Speaking of Emotional Intelligence…

October 1, 2007

…which is what I was doing a little over a week ago at a conference for an organization called Extendicare. I spoke to a group of about a hundred dietary managers and program managers about navigating one’s work-life (and personal life) with emotional intelligence. This was connected to the concept of TGIM (thank goodness it’s Monday….or any other day of the week)…i.e. about being engaged with your work and dealing with the hurdles, the challenges, the ambiguity….no small feat!

I had a chance to meet with many of the participants before the presentation. As I walked around the room introducing myself, I asked people “how’s your work-life?” 

Nine out of 10 responses said the very same thing – literally in one word: “BUSY!!” It was as if they had rehearsed it! This particular group has been experiencing tremendous change over the past few years: new demands; more pressure; not enough time……yada, yada.

 Sound familiar? No matter what profession it seems this is true for anyone working these days….managing heavier workloads; faster paces; ambiguity…..and doing double duty with responsibilities in your home and personal life.

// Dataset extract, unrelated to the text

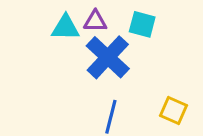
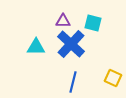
cyan triangle: (65, 28) -> (36, 47), moved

Work is getting harder. And it’s not likely to let up.

Ask Malcolm Gladwell, bestselling author of ‘Blink’ and ‘The Tipping Point’….or pick up a copy of today’s Globe and Mail. In an interview with a reporter from Report on Business, Gladwell says if you feel work is getting harder, you are not imagining it. The mental demands of the workplace are steadily growing — and we’re all going to have to smarten up if we want to succeed. As well, he said: “I’m quite prepared for the possibility that the next revolution is not going to come from a machine…’s going to come from creating a more thoughtful work force and giving people the opportunity to be thoughtful.”

Hmmmm. Sounds very ‘EQ-ish’. I fully agree that takes a whole bunch of smarts to cope with the demands and complexity of work (and life) today. Technical work smarts are important (and will always be) but they won’t be enough.  There’s a plethora of skills associated with social, interpersonal and emotional demands of today’s worklives. Fluency in these areas will be key indicators of one’ potential to cope and/or thrive as work (and life) gets harder.

Think this is just about soft skills? Think again….

Problem solving. Interpersonal skills. Self management. Resilience. Optimism. Empathy. Flexibility, social responsibility….and much more.

These are just a few areas within EQ that will need to be shored up in individuals and workplaces to cope, compete and survive work as work-life gets tougher, harder, faster…..

And the good news is these skills can be developed. EQ can be measured….and it is coachable. Smart companies will consider that in their leadership development, training and overall ‘people development’ programs. Yes, I know that is a self serving message given my line of work is very tied to EQ coaching (I coach leaders –of varying levels – and organizations on success and engagement issues)….but I truly believe it to be true.

I know in my own personal experiencing navigating my work-life (and personal life) that so much of my own growth and resilience has come from developing the EQ side of things.

Want to hear more, read more? For starters, see my article on EQ at Work in the “In the News” page of this blog; and get in touch with me if you are curious about how to measure and develop your own EQ and/or that of those you work with.

For now, let me leave you with a question or two: 

What is your workplace doing to support the development of more emotionally intelligence workforce? What are you doing individually to develop your own EQ? What difference would it make if those  you worked for and/or with had more EQ skills? What would it be like to navigate your work-life with more ease, joy and peace?

Comments always welcome….in the meantime, to a TGIM work-life…with EQ!